# TASK
In the records below, begin at the line containing "технологиями." and end at the line containing "テクノロジー・サービス企業DXCテクノロジー（DXC"; quote every line in that span exactly, including both boundary lines, and no others.

Items listed in a dataset
▬▬▬▬▬▬▬▬▬▬

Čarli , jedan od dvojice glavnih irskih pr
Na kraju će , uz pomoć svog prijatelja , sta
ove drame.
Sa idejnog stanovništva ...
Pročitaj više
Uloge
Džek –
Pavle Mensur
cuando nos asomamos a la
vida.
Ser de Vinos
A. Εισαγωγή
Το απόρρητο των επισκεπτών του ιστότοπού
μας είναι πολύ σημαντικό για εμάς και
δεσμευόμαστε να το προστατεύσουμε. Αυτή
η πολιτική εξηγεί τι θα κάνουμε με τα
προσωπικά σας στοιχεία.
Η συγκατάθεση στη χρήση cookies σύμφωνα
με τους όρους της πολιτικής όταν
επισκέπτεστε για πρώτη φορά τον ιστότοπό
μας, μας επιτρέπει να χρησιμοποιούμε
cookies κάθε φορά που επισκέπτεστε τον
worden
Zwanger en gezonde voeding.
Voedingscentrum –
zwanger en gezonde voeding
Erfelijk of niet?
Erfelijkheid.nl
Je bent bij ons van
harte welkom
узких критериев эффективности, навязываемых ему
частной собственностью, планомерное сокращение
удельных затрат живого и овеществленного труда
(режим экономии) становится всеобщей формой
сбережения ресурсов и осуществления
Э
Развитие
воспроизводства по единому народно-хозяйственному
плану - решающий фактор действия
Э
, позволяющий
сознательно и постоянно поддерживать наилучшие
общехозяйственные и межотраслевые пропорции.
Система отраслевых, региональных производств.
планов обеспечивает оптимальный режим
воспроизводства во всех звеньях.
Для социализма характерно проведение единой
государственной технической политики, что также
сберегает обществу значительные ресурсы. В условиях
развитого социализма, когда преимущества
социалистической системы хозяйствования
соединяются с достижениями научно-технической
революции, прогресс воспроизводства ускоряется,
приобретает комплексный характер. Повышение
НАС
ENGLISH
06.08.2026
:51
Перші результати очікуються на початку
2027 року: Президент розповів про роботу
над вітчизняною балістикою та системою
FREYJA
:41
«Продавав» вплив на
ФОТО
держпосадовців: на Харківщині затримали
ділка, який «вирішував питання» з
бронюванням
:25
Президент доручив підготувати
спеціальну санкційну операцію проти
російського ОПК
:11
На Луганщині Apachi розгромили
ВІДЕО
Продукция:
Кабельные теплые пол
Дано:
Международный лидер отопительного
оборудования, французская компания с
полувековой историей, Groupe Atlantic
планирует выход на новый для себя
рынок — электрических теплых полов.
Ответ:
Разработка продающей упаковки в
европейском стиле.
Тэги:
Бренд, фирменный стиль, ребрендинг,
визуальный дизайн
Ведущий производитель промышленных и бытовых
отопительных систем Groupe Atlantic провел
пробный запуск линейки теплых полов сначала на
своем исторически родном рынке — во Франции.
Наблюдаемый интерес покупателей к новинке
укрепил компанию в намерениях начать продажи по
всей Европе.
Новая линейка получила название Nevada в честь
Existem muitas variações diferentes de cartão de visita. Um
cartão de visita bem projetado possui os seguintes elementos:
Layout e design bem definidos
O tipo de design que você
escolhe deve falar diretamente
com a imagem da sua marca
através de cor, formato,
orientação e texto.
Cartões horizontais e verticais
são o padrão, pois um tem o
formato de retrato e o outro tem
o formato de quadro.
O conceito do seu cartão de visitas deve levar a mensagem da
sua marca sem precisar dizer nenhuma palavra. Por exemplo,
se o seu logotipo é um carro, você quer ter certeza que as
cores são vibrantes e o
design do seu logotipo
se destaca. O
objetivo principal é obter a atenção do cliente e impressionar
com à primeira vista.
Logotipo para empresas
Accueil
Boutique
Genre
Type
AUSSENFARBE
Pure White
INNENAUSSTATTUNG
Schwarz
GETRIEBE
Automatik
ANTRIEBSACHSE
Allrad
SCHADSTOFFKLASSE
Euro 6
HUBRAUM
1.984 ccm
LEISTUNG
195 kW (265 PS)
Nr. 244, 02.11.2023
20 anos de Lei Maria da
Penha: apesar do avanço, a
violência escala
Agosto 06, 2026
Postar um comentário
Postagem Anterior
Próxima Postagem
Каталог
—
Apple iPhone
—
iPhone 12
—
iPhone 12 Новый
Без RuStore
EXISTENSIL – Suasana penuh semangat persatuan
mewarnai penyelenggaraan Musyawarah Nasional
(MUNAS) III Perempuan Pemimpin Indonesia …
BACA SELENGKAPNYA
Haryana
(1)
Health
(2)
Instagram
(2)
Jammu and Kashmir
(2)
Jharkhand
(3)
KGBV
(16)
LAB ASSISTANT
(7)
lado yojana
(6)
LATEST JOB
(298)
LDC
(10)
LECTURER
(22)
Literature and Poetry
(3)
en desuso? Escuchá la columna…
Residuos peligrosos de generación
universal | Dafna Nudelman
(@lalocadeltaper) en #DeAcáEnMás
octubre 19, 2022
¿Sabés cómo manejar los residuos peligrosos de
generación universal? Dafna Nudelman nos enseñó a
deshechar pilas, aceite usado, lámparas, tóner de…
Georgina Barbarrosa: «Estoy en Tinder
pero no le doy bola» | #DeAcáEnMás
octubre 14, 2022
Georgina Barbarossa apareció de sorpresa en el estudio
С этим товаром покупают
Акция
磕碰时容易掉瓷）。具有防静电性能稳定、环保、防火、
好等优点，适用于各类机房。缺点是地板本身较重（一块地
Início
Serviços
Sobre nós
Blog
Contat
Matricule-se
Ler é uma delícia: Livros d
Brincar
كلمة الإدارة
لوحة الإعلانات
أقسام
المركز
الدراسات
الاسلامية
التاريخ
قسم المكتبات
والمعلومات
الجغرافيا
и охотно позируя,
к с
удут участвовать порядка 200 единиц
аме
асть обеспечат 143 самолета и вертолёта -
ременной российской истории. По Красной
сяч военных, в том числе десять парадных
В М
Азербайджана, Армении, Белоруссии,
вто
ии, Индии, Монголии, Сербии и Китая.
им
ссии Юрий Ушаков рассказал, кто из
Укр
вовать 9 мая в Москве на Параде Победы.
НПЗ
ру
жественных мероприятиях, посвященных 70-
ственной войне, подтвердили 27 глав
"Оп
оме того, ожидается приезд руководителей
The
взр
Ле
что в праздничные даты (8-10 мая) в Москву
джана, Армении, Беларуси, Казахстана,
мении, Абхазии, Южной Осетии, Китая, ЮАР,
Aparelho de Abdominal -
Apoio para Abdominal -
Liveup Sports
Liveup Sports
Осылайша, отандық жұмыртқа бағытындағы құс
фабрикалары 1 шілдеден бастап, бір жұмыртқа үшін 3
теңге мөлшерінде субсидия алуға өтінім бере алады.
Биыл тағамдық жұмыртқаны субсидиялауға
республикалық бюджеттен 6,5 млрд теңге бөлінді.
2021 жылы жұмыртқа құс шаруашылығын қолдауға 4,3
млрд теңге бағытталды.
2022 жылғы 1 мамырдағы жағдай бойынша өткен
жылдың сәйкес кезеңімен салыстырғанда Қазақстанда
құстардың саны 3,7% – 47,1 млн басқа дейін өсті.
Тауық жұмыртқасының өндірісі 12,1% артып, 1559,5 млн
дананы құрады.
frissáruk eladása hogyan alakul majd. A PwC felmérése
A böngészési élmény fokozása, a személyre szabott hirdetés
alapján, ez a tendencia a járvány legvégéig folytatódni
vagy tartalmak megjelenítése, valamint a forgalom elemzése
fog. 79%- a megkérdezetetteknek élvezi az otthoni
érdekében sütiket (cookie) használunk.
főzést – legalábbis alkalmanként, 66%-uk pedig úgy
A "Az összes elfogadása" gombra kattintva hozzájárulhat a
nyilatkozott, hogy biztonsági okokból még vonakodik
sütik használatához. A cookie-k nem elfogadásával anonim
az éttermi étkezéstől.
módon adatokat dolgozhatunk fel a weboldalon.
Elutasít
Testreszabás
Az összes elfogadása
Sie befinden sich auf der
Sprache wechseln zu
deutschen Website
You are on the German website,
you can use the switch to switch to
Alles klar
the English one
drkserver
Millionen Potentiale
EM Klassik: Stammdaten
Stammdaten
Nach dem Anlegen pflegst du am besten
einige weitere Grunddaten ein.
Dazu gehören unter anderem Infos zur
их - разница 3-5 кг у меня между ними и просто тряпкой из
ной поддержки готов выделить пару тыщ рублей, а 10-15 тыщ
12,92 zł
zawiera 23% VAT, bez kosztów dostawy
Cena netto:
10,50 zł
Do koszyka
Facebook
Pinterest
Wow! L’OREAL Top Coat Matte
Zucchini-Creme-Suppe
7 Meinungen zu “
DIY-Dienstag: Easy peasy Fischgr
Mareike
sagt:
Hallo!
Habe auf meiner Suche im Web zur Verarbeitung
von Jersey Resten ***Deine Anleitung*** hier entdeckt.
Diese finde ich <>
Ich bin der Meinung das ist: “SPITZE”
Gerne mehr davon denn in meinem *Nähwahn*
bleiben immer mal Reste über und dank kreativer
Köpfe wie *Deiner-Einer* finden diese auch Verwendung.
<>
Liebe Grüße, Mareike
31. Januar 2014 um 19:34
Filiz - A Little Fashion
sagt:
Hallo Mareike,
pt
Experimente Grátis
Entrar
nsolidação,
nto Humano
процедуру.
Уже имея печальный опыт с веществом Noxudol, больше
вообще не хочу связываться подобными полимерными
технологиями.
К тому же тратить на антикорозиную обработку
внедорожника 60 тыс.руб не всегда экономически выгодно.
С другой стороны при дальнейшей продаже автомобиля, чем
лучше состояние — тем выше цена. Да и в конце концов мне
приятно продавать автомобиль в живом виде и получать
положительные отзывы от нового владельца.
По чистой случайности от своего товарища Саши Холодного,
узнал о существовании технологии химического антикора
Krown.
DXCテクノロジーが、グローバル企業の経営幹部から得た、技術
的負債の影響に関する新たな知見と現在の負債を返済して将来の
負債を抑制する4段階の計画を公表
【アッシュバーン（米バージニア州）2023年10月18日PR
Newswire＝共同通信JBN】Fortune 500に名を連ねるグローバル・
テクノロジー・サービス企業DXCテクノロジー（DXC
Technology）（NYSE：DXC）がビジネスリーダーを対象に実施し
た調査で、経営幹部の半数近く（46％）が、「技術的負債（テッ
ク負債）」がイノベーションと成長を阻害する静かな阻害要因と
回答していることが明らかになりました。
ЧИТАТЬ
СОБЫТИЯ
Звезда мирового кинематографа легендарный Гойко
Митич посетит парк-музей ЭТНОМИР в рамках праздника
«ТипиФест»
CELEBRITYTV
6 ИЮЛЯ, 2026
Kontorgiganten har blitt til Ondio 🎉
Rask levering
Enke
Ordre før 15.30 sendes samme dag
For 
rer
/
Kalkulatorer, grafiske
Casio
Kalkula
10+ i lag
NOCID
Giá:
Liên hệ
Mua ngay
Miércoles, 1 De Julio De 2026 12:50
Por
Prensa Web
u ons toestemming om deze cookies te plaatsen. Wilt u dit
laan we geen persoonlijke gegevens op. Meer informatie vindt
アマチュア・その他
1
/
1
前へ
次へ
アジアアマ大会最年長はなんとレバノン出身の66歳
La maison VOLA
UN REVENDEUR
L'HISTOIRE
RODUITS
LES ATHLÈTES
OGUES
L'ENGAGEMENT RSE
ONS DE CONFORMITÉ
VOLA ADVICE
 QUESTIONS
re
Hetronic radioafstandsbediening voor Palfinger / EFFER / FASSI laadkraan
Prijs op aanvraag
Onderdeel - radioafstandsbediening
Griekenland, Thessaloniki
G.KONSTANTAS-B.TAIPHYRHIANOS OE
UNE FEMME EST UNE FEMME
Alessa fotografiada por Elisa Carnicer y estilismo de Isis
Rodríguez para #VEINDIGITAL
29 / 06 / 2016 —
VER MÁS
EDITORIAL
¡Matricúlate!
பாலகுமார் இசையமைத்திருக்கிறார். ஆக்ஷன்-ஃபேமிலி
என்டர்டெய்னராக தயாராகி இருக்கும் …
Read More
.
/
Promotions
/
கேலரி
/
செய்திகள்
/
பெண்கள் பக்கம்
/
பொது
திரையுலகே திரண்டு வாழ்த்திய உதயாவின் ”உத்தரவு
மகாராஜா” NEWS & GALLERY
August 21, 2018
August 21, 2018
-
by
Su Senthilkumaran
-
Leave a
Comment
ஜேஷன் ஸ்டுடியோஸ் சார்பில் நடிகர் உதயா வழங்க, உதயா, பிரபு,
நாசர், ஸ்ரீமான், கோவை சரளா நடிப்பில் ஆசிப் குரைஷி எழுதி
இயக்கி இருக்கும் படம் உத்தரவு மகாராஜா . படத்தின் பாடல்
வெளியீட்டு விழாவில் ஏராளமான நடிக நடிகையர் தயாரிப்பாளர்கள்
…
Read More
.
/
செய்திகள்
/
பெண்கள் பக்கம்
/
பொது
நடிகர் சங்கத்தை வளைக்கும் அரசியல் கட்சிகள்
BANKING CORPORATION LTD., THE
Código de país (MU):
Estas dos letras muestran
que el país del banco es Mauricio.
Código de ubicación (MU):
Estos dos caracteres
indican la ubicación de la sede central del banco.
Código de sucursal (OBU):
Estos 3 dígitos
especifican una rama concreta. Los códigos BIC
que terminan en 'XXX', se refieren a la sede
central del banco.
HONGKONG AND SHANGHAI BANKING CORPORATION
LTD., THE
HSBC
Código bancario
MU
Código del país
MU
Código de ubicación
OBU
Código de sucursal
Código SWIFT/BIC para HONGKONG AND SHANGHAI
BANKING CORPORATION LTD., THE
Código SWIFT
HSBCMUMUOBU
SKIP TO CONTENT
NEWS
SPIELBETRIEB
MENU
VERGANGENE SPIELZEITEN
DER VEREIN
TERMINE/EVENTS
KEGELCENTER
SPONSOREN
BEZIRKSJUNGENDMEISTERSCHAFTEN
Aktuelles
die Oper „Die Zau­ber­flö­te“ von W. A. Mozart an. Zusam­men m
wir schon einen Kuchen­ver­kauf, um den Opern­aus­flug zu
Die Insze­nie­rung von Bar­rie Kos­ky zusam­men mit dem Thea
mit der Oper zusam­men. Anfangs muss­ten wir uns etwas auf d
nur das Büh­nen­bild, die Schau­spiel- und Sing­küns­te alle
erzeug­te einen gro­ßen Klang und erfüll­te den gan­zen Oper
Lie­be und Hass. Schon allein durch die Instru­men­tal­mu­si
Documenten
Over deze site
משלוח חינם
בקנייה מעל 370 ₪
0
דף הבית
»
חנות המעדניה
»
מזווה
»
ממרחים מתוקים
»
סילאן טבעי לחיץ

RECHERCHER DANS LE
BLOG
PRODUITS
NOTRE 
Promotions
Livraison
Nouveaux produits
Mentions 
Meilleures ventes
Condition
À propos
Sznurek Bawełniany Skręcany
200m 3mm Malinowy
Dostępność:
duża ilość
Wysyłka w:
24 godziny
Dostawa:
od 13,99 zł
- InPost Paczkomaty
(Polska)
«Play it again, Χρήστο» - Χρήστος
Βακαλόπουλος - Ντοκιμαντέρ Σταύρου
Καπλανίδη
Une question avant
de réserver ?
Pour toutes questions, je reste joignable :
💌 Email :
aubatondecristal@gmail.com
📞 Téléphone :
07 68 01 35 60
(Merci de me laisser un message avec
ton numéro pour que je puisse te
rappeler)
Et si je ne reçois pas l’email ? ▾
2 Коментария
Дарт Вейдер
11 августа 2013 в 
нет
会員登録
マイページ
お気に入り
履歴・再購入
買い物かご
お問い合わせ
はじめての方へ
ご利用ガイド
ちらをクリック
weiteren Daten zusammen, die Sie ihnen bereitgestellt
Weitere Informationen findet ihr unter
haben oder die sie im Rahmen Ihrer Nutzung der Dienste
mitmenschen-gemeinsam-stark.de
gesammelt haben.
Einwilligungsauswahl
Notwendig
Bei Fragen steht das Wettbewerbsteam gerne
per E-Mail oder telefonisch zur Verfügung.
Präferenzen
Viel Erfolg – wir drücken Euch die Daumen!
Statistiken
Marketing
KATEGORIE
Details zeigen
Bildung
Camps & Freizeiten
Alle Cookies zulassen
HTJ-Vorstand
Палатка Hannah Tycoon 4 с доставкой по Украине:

▬▬▬▬▬▬▬▬▬▬

# THE COMPLETED TASK
технологиями.
К тому же тратить на антикорозиную обработку
внедорожника 60 тыс.руб не всегда экономически выгодно.
С другой стороны при дальнейшей продаже автомобиля, чем
лучше состояние — тем выше цена. Да и в конце концов мне
приятно продавать автомобиль в живом виде и получать
положительные отзывы от нового владельца.
По чистой случайности от своего товарища Саши Холодного,
узнал о существовании технологии химического антикора
Krown.
DXCテクノロジーが、グローバル企業の経営幹部から得た、技術
的負債の影響に関する新たな知見と現在の負債を返済して将来の
負債を抑制する4段階の計画を公表
【アッシュバーン（米バージニア州）2023年10月18日PR
Newswire＝共同通信JBN】Fortune 500に名を連ねるグローバル・
テクノロジー・サービス企業DXCテクノロジー（DXC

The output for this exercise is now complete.